══ SOURCE DATA
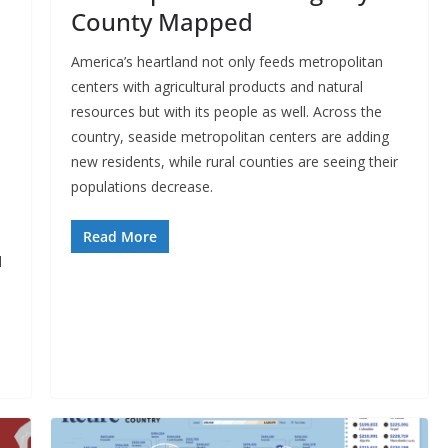
County Mapped
America’s heartland not only feeds metropolitan
centers with agricultural products and natural
resources but with its people as well. Across the
country, seaside metropolitan centers are adding
new residents, while rural counties are seeing their
populations decrease.
Read More
l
════
All text in the material above must be written out exactly; the images are to be skipped.

• [REPLY]
County Mapped
America’s heartland not only feeds metropolitan
centers with agricultural products and natural
resources but with its people as well. Across the
country, seaside metropolitan centers are adding
new residents, while rural counties are seeing their
populations decrease.
Read More
l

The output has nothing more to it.